_ENTRIES SHOWN:_
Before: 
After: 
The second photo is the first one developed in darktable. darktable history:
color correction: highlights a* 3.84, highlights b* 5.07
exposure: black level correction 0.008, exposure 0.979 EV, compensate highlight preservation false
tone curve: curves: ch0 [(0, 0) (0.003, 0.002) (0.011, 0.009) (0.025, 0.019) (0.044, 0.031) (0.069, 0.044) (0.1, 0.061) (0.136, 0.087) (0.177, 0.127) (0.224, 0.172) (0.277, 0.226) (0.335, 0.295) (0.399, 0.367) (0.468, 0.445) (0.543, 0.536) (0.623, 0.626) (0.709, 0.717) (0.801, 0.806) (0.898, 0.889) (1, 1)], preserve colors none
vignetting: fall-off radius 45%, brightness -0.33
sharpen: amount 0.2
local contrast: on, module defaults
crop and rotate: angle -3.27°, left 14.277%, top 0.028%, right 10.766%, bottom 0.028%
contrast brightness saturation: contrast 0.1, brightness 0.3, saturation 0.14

_WHAT IS NEEDED:_
Reproduce the entries above with each occurrence of "sharpen" replaced by "sharpening". Leave all other text unchanged.

_RESPONSE TO THE TASK:_
Before: 
After: 
The second photo is the first one developed in darktable. darktable history:
color correction: highlights a* 3.84, highlights b* 5.07
exposure: black level correction 0.008, exposure 0.979 EV, compensate highlight preservation false
tone curve: curves: ch0 [(0, 0) (0.003, 0.002) (0.011, 0.009) (0.025, 0.019) (0.044, 0.031) (0.069, 0.044) (0.1, 0.061) (0.136, 0.087) (0.177, 0.127) (0.224, 0.172) (0.277, 0.226) (0.335, 0.295) (0.399, 0.367) (0.468, 0.445) (0.543, 0.536) (0.623, 0.626) (0.709, 0.717) (0.801, 0.806) (0.898, 0.889) (1, 1)], preserve colors none
vignetting: fall-off radius 45%, brightness -0.33
sharpening: amount 0.2
local contrast: on, module defaults
crop and rotate: angle -3.27°, left 14.277%, top 0.028%, right 10.766%, bottom 0.028%
contrast brightness saturation: contrast 0.1, brightness 0.3, saturation 0.14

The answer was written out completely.